Diller instinct
The man who built modern media
Barry Diller’s memoir is a candid playbook for creativity and competition in business.

If you don’t know Barry Diller’s name, you definitely know his work.
He invented the made-for-TV movie and the TV miniseries. He greenlit Raiders of the Lost Ark, An Officer and a Gentleman, Grease, Saturday Night Fever, Terms of Endearment, and the Star Trek movies. He created the Fox television network and helped bring the world The Simpsons. He turned QVC into a home shopping behemoth. He assembled a digital empire that built or grew Expedia, Match.com, Ticketmaster, Vimeo, and many more companies now part of everyday online life.
And that’s just scratching the surface.
I’m lucky to call Barry a friend, and I thought I knew his story. But his new memoir Who Knew still managed to surprise and teach me a lot about him, his career, and the many industries he’s transformed.
The book opens with Barry’s complicated childhood in Beverly Hills. From the outside, his family life looked idyllic. But his brother struggled with addiction; his parents, though loving, were often emotionally distant and preoccupied. Meanwhile, Barry was grappling with his sexuality in an age when being gay meant living in constant fear of exposure.
This part of Who Knew is raw and honest in a way most business memoirs usually aren’t. But Barry’s early years are key to understanding not just who he became as a person but also how he succeeded professionally. Reading the book, you can see how the same coping mechanisms he developed as a kid—learning to read people, defuse tension, compartmentalize, adapt—evolved into business instincts later on.
After barely graduating high school, Barry started in the mailroom of William Morris, a talent agency, at 19. Most people trying to break into Hollywood treat the mailroom as a stepping stone. The goal is to get out fast, become someone’s assistant, then get promoted to agent yourself. But Barry spent years there by choice, reading every contract and deal memo in the agency’s history. (His obsessive self-education reminded me of my own approach to learning.)
By the time he joined ABC at 23, he knew more about how the entertainment industry actually worked—the deal structures, the power dynamics, who mattered and why—than executives twice his age. That foundation let him revolutionize an industry in ways you can only do when you truly understand it.
At ABC, Barry came up with the made-for-TV movie: 90-minute films produced specifically for television, with different stories and casts each week. Within a year, ABC was producing 75 original movies annually. By 27, Barry was the youngest vice president in network television history. Then he created the miniseries.

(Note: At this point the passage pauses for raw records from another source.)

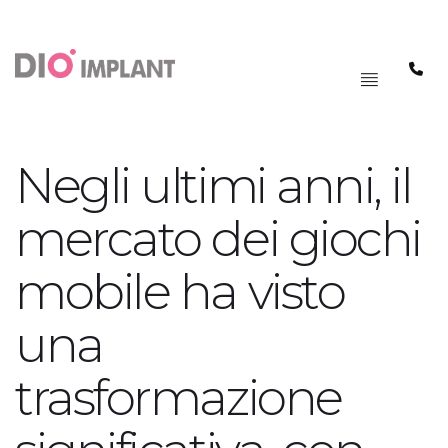
PAGRINDINIS
MENIU
Negli ultimi anni, il
mercato dei giochi
mobile ha visto
una
trasformazione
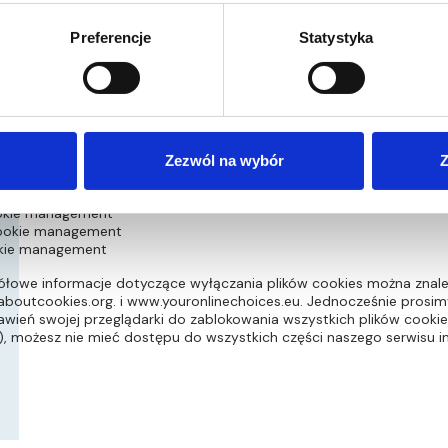
ics:
https://www.google.com/analytics/learn/privacy.html?hl=pl
Preferencje
Statystyka
 ustawień dotyczących plików cookies
 które w większości przeglądarek znajduje się na pasku narzędzi, 
 zmienić w swojej przeglądarce ustawienia dotyczące plików cookies,
yłączyć. Poniżej znajdują się proste wytyczne, jak można dokonać ty
mat tego, jak zablokować pliki cookie pochodzące ze strony Kulczy
Zezwól na wybór
Z
 internetowych można znaleźć pod poniższymi adresami:
ies management
ookie management
ookie management
okie management
gółowe informacje dotyczące wyłączania plików cookies można znal
aboutcookies.org
. i
www.youronlinechoices.eu
.
Jednocześnie prosimy
stawień swojej przeglądarki do zablokowania wszystkich plików cooki
s), możesz nie mieć dostępu do wszystkich części naszego serwisu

Five years later, he was named chairman of Paramount Pictures, which had fallen to fifth place among the major movie studios. Barry rebuilt it into the number one studio by focusing on ideas first, not pre-packaged deals that came with the stars, directors, and writers already attached. He built a team of young executives and put them through what he called “creative conflict”: exhausting late-night sessions where his team would tear ideas apart to find their essence. Only if an idea survived that process would they develop it and then attach the right talent.
After leaving Paramount, Barry joined 20th Century Fox as chairman. But what he really wanted to do at Fox was create something that didn’t exist yet: a fourth national network to rival ABC, CBS, and NBC. That’s probably what surprised me most in the book—learning that Fox Broadcasting was Barry’s idea, not Rupert Murdoch’s. Barry had been pitching a fourth network for nearly a decade, even though conventional wisdom said that America could only support three networks. But Barry thought they’d become homogenous and identified an opening for something new. Eventually, he got Murdoch to agree.

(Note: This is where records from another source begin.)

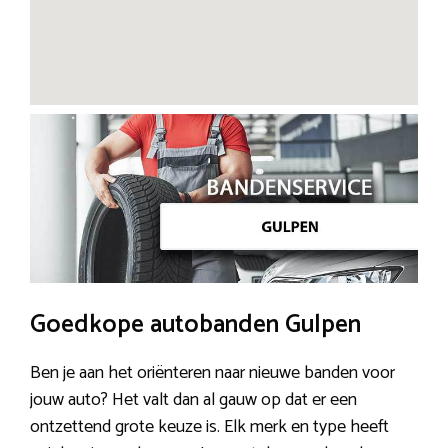
Goedkope autobanden Gulpen
Ben je aan het oriënteren naar nieuwe banden voor
jouw auto? Het valt dan al gauw op dat er een
ontzettend grote keuze is. Elk merk en type heeft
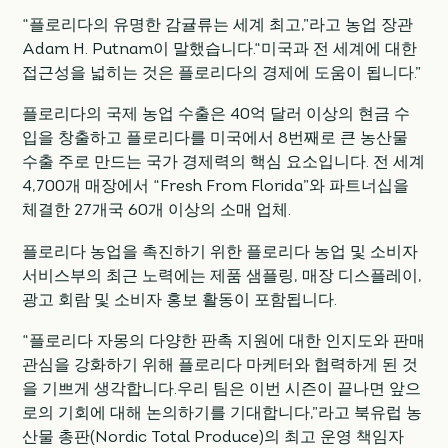
“플로리다의 유명한 감귤류는 세계 최고,”라고 농업 장관
Adam H. Putnam이 말했습니다.“미국과 전 세계에 대한
접근성을 넓히는 것은 플로리다의 경제에 도움이 됩니다.”
플로리다의 국제 농업 수출은 40억 달러 이상의 현금 수
입을 창출하고 플로리다를 미국에서 8번째로 큰 농산물
수출 주로 만드는 국가 경제력의 핵심 요소입니다. 전 세계
4,700개 매장에서 “Fresh From Florida”와 파트너십을
체결한 27개국 60개 이상의 소매 업체.
플로리다 농업을 촉진하기 위한 플로리다 농업 및 소비자
서비스부의 최근 노력에는 제품 샘플링, 매장 디스플레이,
광고 회람 및 소비자 홍보 활동이 포함됩니다.
“플로리다 자몽의 다양한 판촉 지원에 대한 인지도와 판매
관심을 강화하기 위해 플로리다 마케터와 협력하게 된 것
을 기쁘게 생각합니다.우리 팀은 이번 시즌이 끝나면 앞으
로의 기회에 대해 논의하기를 기대합니다,”라고 북유럽 농
산물 총판(Nordic Total Produce)의 최고 운영 책임자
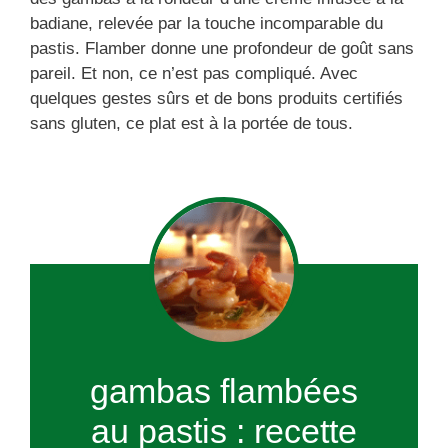
badiane, relevée par la touche incomparable du
pastis. Flamber donne une profondeur de goût sans
pareil. Et non, ce n’est pas compliqué. Avec
quelques gestes sûrs et de bons produits certifiés
sans gluten, ce plat est à la portée de tous.
gambas flambées
au pastis : recette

That pattern shows up throughout the book. Barry is able to see opportunities that are invisible to everyone else and sound crazy until they don’t. When he left Fox at its peak to run QVC, people were baffled, including me. In reality, Barry had recognized that the future of commerce was hiding in plain sight, on a home shopping channel, where phone calls spiked in real-time as products were pitched on TV. This epiphany about interactivity—screens as two-way, not just passive—helped Barry do super well in the digital era.
Barry was early to see the internet’s potential and willing to bet on it when others weren’t. In 2001, he was in the process of buying Expedia from Microsoft when 9/11 happened and air travel grounded to a halt. He had an out clause but decided to go through with the acquisition anyway, betting that travel would come back. It did, and Expedia became one of the first major successes in what would become IAC: the unlikely conglomerate of 150+ internet businesses Barry assembled over the next two decades.

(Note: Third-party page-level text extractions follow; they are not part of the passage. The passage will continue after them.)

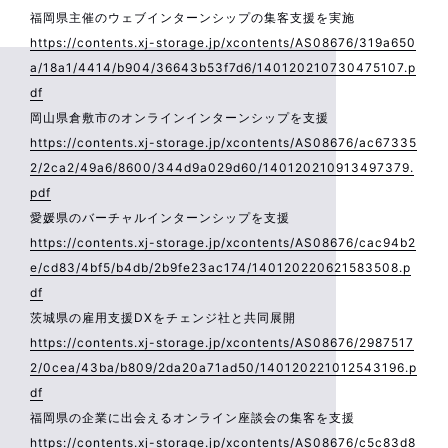
福岡県主催のウェブインターンシップの集客支援を実施
https://contents.xj-storage.jp/xcontents/AS08676/319a650
a/18a1/4414/b904/36643b53f7d6/140120210730475107.p
df
岡山県倉敷市のオンラインインターンシップを支援
https://contents.xj-storage.jp/xcontents/AS08676/ac67335
2/2ca2/49a6/8600/344d9a029d60/140120210913497379.
pdf
愛媛県のバーチャルインターンシップを支援
https://contents.xj-storage.jp/xcontents/AS08676/cac94b2
e/cd83/4bf5/b4db/2b9fe23ac174/140120220621583508.p
df
茨城県の雇用支援DXをチェンジ社と共同展開
https://contents.xj-storage.jp/xcontents/AS08676/2987517
2/0cea/43ba/b809/2da20a71ad50/140120221012543196.p
df
福岡県の企業に出会えるオンライン座談会の集客を支援
https://contents.xj-storage.jp/xcontents/AS08676/c5c83d8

I’ve always wondered why one studio succeeds while another fails, and how revolutionary ideas get greenlit when conventional wisdom says they’re impossible. Barry provides a lot of insight, especially about media and entertainment, that I didn’t know before. He’s also candid about his failures: the disastrous stint running ABC’s prime-time programming, getting outmaneuvered in bidding wars, trusting the wrong people. I like that Barry doesn’t gloss over mistakes or reframe them as “learning experiences.” He just tells you he screwed up.
In his book, Barry attributes much of his success to luck and timing. But there’s a difference between being in the right place at the right time and knowing what to do once you’re there.
Who Knew? Barry did. He just had to wait for everyone else to catch up.